Example catch: Recommending git push --force to "fix" a merge conflict. Inversion: "What guarantees losing work?" Force-pushing. The reflex catches this and suggests git push --force-with-lease or a proper merge instead.

Reflex Execution Protocol

  1. Draft the response internally
  2. Run all six reflexes against the draft (this is silent, not shown to user)
  3. If zero reflexes fire: deliver as-is
  4. If any reflexes fire: apply corrections, then deliver
  5. If 3+ reflexes fire: this is a signal to slow down and rethink the entire response from scratch rather than patching

Interaction With Other Skills

Reflex Arc is a meta-skill — it enhances every other skill's output.
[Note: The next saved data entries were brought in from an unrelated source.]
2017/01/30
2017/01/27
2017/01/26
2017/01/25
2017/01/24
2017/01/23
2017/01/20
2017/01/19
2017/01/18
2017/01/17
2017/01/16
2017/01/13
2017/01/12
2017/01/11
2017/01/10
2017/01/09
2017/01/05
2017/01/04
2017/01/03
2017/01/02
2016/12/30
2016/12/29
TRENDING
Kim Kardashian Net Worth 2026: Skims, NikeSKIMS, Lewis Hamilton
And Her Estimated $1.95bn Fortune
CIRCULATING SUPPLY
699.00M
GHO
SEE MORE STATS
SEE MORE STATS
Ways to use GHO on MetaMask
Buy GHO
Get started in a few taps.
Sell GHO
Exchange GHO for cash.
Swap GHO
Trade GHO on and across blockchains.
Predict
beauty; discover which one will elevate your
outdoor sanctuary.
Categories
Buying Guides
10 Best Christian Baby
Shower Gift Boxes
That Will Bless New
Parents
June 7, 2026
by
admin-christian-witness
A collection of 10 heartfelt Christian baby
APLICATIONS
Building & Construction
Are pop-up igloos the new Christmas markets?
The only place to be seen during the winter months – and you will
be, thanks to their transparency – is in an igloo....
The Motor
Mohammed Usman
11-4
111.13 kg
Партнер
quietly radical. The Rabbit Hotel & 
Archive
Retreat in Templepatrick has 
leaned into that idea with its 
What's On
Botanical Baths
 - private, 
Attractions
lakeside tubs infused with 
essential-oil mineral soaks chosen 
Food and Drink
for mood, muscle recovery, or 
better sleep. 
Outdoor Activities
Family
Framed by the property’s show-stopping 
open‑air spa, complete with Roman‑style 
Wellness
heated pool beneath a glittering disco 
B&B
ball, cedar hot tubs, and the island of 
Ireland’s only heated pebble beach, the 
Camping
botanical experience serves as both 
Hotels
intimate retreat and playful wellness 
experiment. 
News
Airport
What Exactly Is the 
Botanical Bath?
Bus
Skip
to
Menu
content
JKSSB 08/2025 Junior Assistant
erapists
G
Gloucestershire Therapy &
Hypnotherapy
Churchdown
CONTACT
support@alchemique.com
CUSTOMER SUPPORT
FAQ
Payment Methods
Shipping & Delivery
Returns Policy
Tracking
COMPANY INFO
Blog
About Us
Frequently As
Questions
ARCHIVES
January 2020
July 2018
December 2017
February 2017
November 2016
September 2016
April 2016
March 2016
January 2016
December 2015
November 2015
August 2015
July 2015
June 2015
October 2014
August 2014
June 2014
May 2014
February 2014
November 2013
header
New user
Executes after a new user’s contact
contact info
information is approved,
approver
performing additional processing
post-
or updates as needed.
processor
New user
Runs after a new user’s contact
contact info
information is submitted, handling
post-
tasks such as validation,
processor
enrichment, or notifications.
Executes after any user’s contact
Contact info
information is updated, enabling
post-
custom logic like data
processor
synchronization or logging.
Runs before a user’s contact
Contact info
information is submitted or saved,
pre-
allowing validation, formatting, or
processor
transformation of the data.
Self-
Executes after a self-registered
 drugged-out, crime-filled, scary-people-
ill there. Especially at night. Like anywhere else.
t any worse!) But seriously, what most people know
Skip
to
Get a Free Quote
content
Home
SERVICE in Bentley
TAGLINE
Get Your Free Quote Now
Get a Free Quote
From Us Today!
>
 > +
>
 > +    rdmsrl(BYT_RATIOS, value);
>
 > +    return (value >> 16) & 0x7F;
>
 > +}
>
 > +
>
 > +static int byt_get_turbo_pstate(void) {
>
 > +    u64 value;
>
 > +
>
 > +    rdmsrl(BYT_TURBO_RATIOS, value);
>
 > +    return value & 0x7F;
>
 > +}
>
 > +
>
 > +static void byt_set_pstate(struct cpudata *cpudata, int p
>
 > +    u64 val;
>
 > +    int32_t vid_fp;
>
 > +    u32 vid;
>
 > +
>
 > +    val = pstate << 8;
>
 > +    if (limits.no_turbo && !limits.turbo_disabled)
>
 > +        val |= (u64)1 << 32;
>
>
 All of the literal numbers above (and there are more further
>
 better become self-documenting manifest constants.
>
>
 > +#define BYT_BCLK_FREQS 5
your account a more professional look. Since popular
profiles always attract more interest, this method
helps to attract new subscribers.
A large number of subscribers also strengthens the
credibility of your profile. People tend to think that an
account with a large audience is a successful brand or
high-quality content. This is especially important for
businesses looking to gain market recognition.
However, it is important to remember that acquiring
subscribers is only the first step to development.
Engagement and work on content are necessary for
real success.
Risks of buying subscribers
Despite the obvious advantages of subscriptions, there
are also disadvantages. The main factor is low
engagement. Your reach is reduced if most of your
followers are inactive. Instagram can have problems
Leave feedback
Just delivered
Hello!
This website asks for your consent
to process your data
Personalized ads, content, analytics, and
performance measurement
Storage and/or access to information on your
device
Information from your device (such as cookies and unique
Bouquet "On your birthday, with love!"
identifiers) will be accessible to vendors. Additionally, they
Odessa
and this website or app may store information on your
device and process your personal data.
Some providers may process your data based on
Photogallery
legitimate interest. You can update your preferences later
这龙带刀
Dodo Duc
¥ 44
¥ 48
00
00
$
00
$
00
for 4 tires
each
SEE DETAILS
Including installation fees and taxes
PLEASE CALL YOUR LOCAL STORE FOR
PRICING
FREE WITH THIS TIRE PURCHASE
  • When combined with coding skills: catches hallucinated APIs, wrong syntax, scope creep in implementations
  • When combined with research skills: catches overconfident claims, fabricated sources, mismatched depth
  • When combined with automation skills: catches dangerous commands, missed edge cases, wrong assumptions about system state
  • When combined with communication skills: catches tone mismatches, verbosity, contradictions in threading

Reflex Arc does NOT interfere with other skills' execution. It only examines the final output.

Anti-Patterns (What Reflex Arc is NOT)

  • NOT a prompt injection defense (use security skills for that)
  • NOT a memory system (it stores nothing between conversations)
  • NOT a personality layer (it doesn't change the bot's character)
  • NOT a rate limiter (it doesn't slow down response time noticeably)
  • NOT an override system (it corrects output, it doesn't block it)

Configuration

No configuration required. No API keys. No environment variables. No binaries. No services. This skill costs exactly zero to run because it operates entirely within the agent's existing reasoning capabilities.

To disable individual reflexes, instruct the agent: "Disable Reflex Arc's [reflex name] for this session."

Why This Works

Large language models are powerful but probabilistic. They optimize for plausible-sounding output, not for correctness. Reflex Arc adds a deterministic verification layer on top of probabilistic generation:

  • Probabilistic generation creates the response (creative, fast, sometimes wrong)
  • Deterministic reflexes audit the response (systematic, thorough, catches errors)

This mirrors how human experts work: generate an answer intuitively, then sanity-check it with deliberate analysis. Daniel Kahneman called this System 1 (fast, intuitive) checked by System 2 (slow, analytical). Reflex Arc is System 2 for your bot.